Still limited to taking mental reps, Darnold will not travel with the team this weekend when the Green & White head to Foxboro for a date with the Patriots. Instead the Jets will start their third quarterback in as many weeks when Luke Falk will make his first professional start.
"He's been in this offense longer than I have, so he knows the offense really well and he knows how to play the game," Darnold said of Falk, who was with Adam Gase last season in Miami. "Unless he really needs something from me, like I said from a backup quarterback standpoint, I'll help him out in terms of watching film or maybe charting some blitzes that they might have.
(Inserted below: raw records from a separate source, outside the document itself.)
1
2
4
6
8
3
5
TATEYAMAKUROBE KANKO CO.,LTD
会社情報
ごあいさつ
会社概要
Other than that, I'm sure Luke will be fine."
Despite an enlarged spleen, Darnold told reporters he is feeling better and is energy is up. He hopes Week 3 is the last game he'll miss in 2019 with the Jets targeting a possible return to the lineup in Philadelphia on Oct. 6.
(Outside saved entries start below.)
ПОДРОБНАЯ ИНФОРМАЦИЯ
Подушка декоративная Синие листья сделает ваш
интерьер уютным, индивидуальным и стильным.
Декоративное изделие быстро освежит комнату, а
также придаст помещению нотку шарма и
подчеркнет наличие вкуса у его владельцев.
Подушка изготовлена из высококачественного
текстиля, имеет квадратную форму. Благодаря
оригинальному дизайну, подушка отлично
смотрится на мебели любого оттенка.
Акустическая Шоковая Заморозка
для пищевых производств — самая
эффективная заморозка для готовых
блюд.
"I have full confidence that I'll be ready for the Eagles game," he said. "I'm not going to promise anything because I don't know exactly where this mono thing is going, but that's the goal. That's the goal the doctors have set and that's the goal I've set the game to be back for."
In their two games to dates, the Jets have been limited to 11 offensive points. They averaged just 242.5 yards against the Bills and the Browns, but Darnold didn't feel right in Week 1. Despite connecting on 68.3 percent of his passes against Buffalo, he had a number of balls batted down at the line of scrimmage, was sacked four times and never appeared to find his comfort zone in the pocket.
"Hoping to come back stronger, stronger than I was. That first game I felt like I wasn't myself," he said. "I wasn't playing like myself. I felt a little more uncomfortable than I had been in the preseason and in training camp. Just looking to come back strong, come back knowing the offense just that much more and playing well."
While Darnold will miss at least one more game, the second-year signal-caller made a definitive statement about the results turning around in the not too distant future.
"As an offense, we have to play a lot better than we have been and we know that," he said. "But we will once we come back, or once I come back."